De Carvalho said she faced a similar challenge. She said she was overwhelmed by how much was due in a short period of time, and it did not help that she never learned English in a traditional classroom.
“Watching Netflix really helps with English and you develop a hearing,” de Carvalho said. “Being here and not having subtitles or having to communicate with people is difficult. It was great being able to talk in English for five weeks straight with other people.”
Wan said he learned that cherubs learn from other cherubs. Whether he had issues with deadlines or could not get around English, his friends and instructors supported him wholeheartedly.
“It was so difficult to throw ourselves completely into American culture and to talk in English and write in English,” Wan said. “In the first weeks, I was so frustrated. In the first week, I didn’t even speak a sentence. But my roommate was so nice, and he tried to communicate with me and know about my feelings. It made me feel better.”

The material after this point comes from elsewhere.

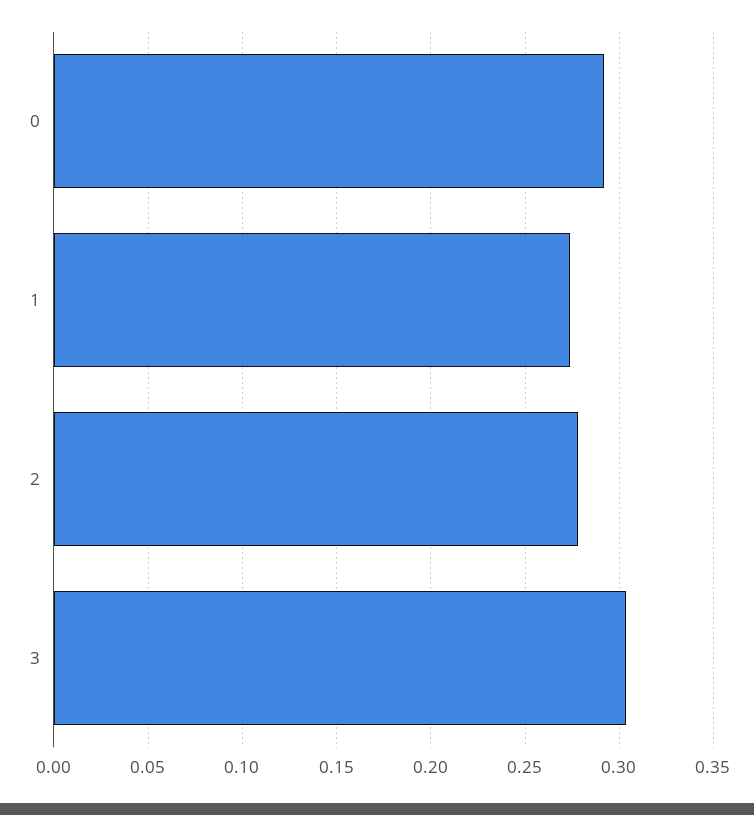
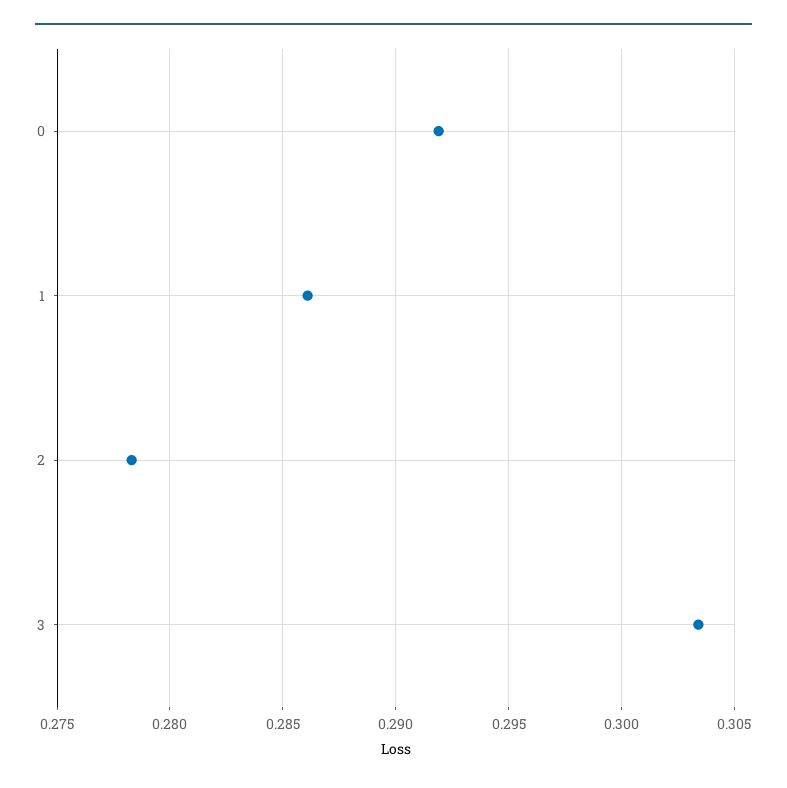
1: 0.275 -> 0.286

Along with building friendships, students attended many classes and lectures to learn journalism. Cong said almost everything was a first for her including talking to strangers and figuring out story angles.
“I learned from the program how to be brave,” Cong said. “Even in China, I was an introverted person. I didn’t like to talk to people much, especially to strangers. The parade made me feel like I could interview anyone in English, and I feel much more comfortable.”
Wan said he will never forget the experiences journalism allows people to have.
“I cried during the parade because of the unity and passion of the Evanston parade,” Wan said. “When I was chasing the director, I saw her waving to the audience and all the Evanston residents just exclaimed. It was so touching.”